Mr Digby further submitted that Mr Lechner was not deciding the ultimate issue before the Court when he stated that, in his opinion, the number of errors and omissions in the drawings in a project of this magnitude was beyond the norm. He argued that this was not a matter that was self-evident and therefore it was of assistance to the Court. This evidence, Mr Digby submitted, was not involving Mr Lechner in acting “as the Court itself”. His opinion went to only one of many issues which the Court had to consider.
With respect to the complaint that Mr Lechner had not explained what he had done when he “analysed” something, Mr Digby submitted that a fair reading of those passages showed that really all Mr Lechner meant was that he had looked at or read the documents in question.
It was also submitted that, in “explaining and substantiating” various aspects of Mackie’s case, Mr Lechner was not departing from his role of an expert. Further, Mr Digby submitted that it was premature to conclude that an expert was an advocate for a particular party. That could only be established after cross-examination, when conclusions could properly be drawn about the impartiality and independence of the witness.
In ruling on these objections to the whole or part of the statement of Mr Lechner, and those of the other witnesses, it seems to me to be undesirable to say much more than what my conclusion is, particularly when I am not upholding the objections at this stage. It would be invidious for me to express views about the witnesses’ statements before they have given evidence. Thus, I confine myself to the question of admissibility at this stage.

● **Dataset entries**

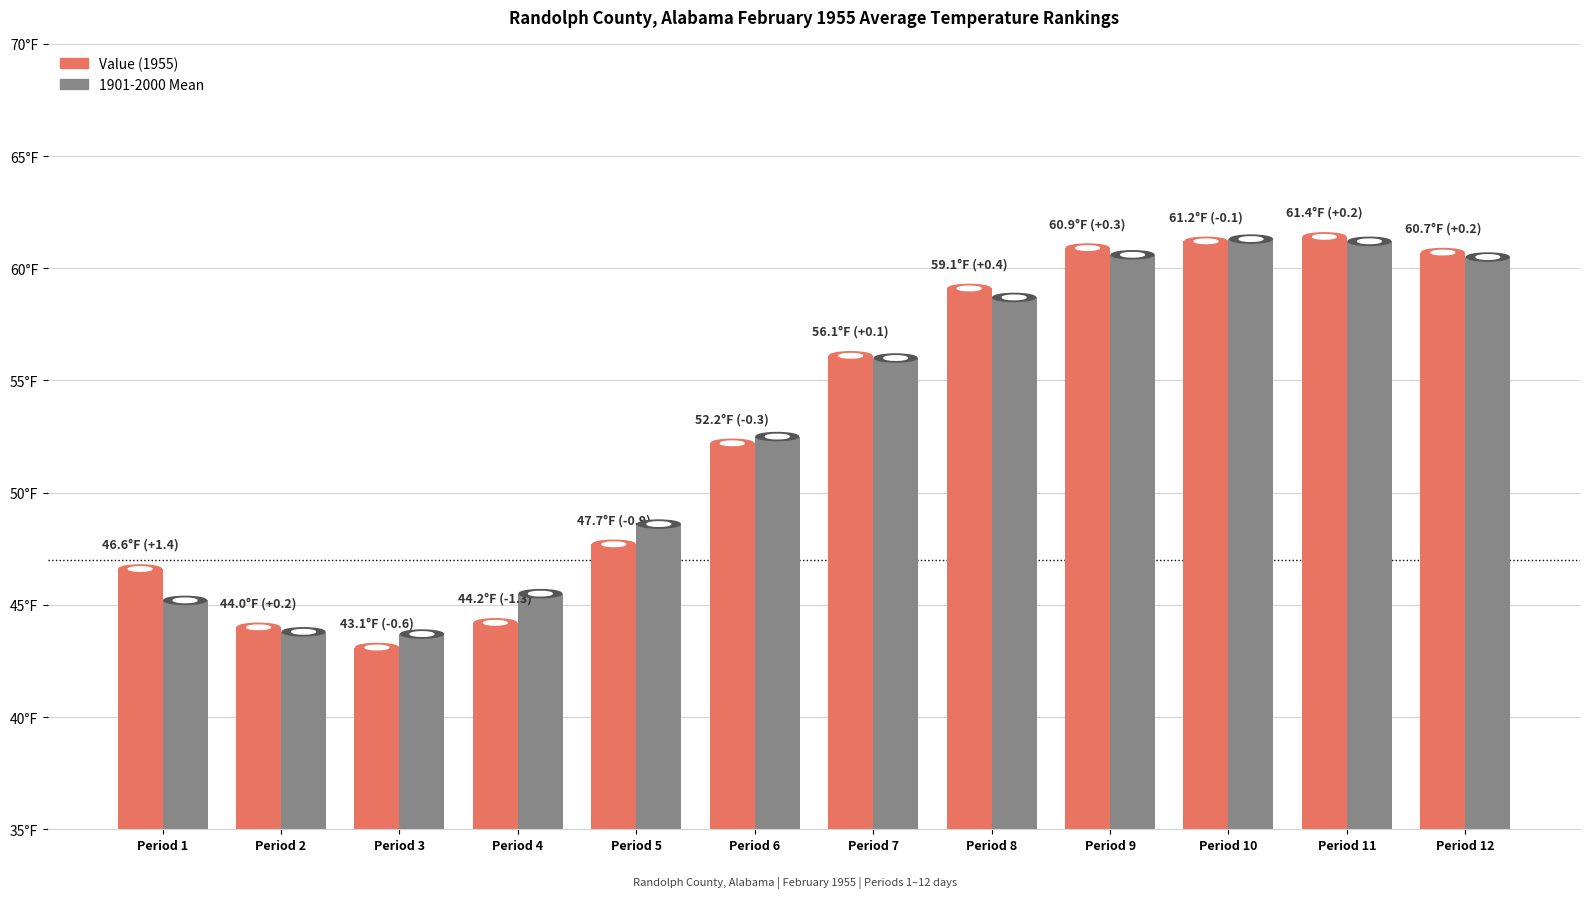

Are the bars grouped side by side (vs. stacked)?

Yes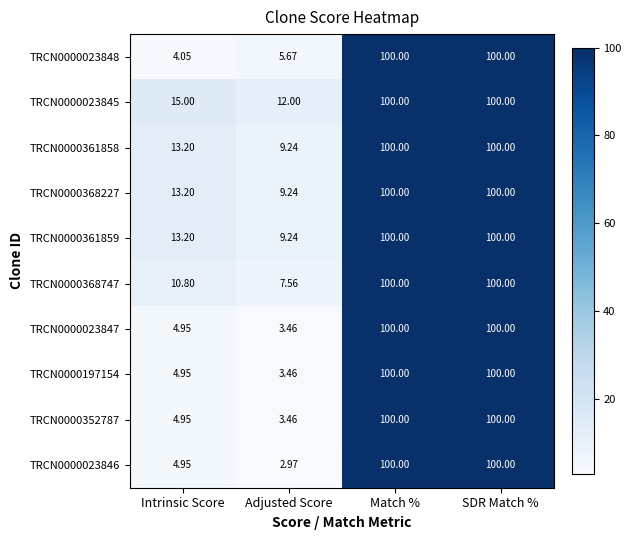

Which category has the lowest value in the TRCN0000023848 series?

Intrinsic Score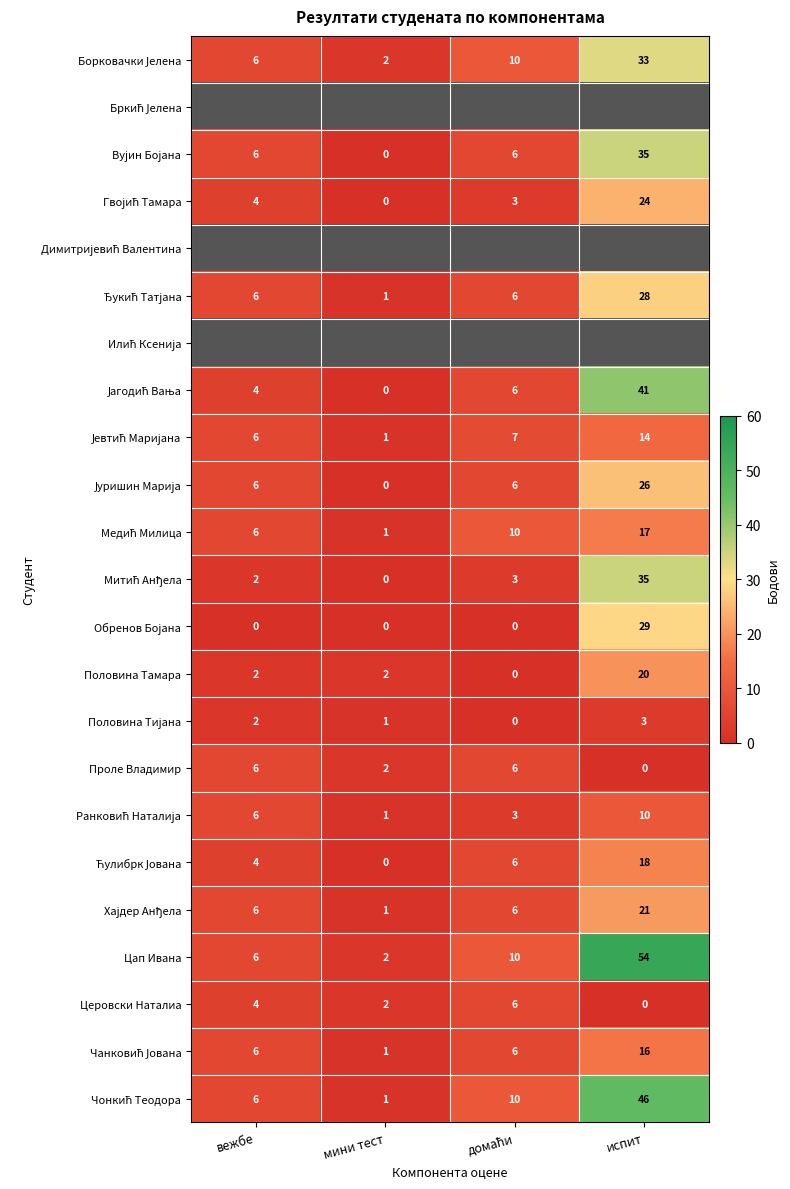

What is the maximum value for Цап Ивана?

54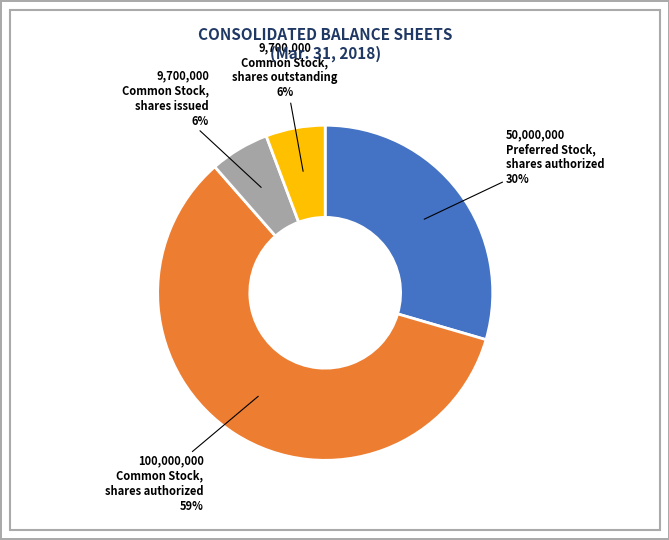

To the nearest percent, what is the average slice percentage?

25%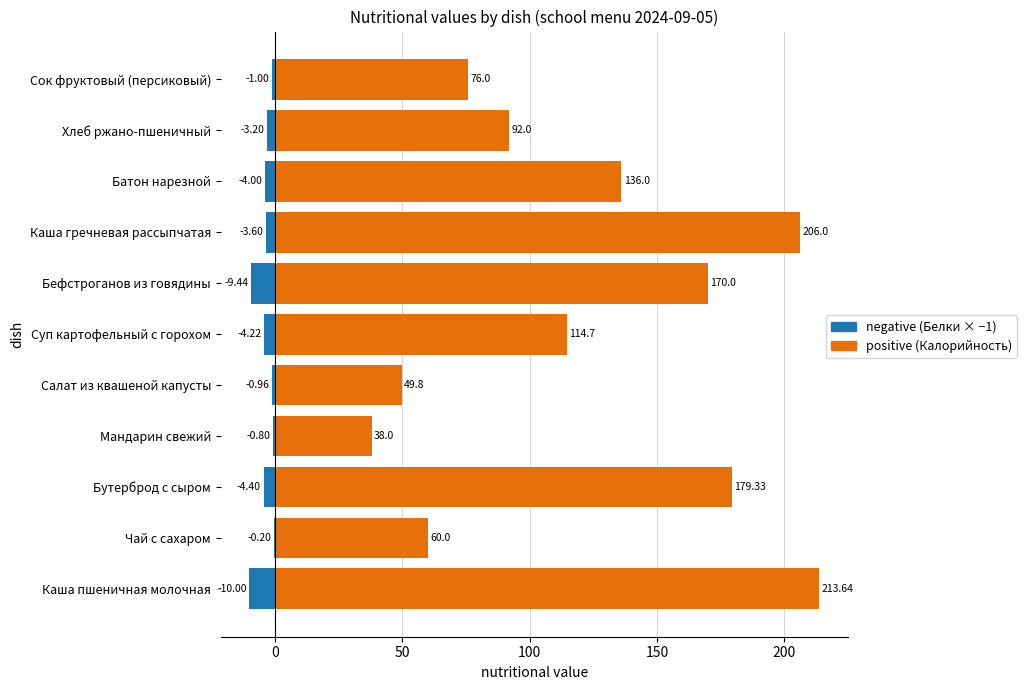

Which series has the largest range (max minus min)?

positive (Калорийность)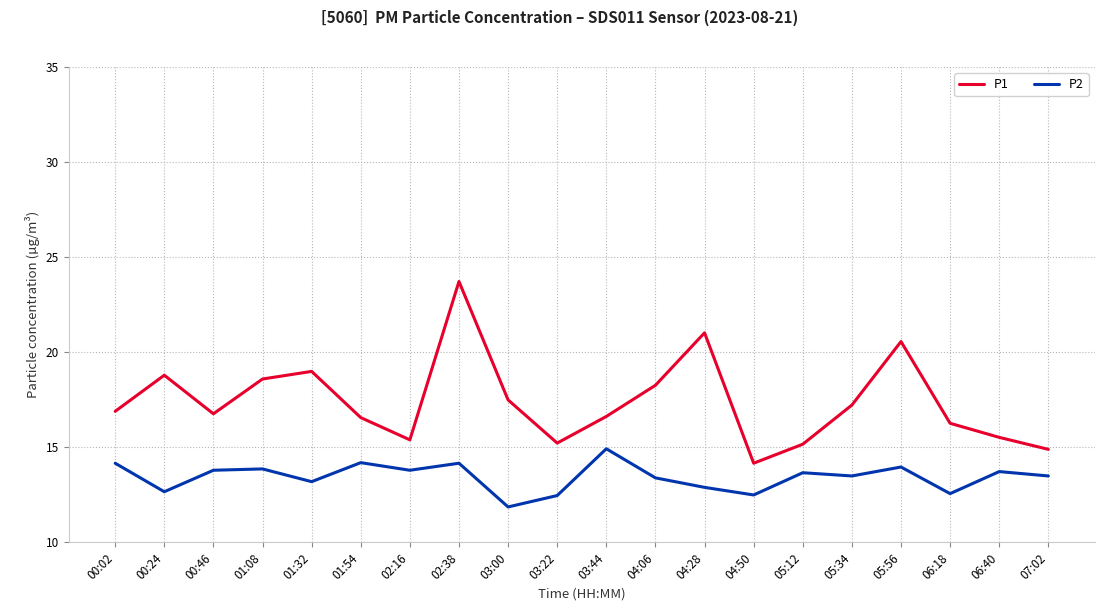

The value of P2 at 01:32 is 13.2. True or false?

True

● **Task to complete**
Using the ruling excerpt, explain why the judge limits the ruling to the question of admissibility at this stage.

● **Your response**
The judge considers it invidious to express views about the witnesses' statements before they have given evidence. So it seems undesirable to say much more than the conclusion, particularly as the objections are not being upheld at this stage.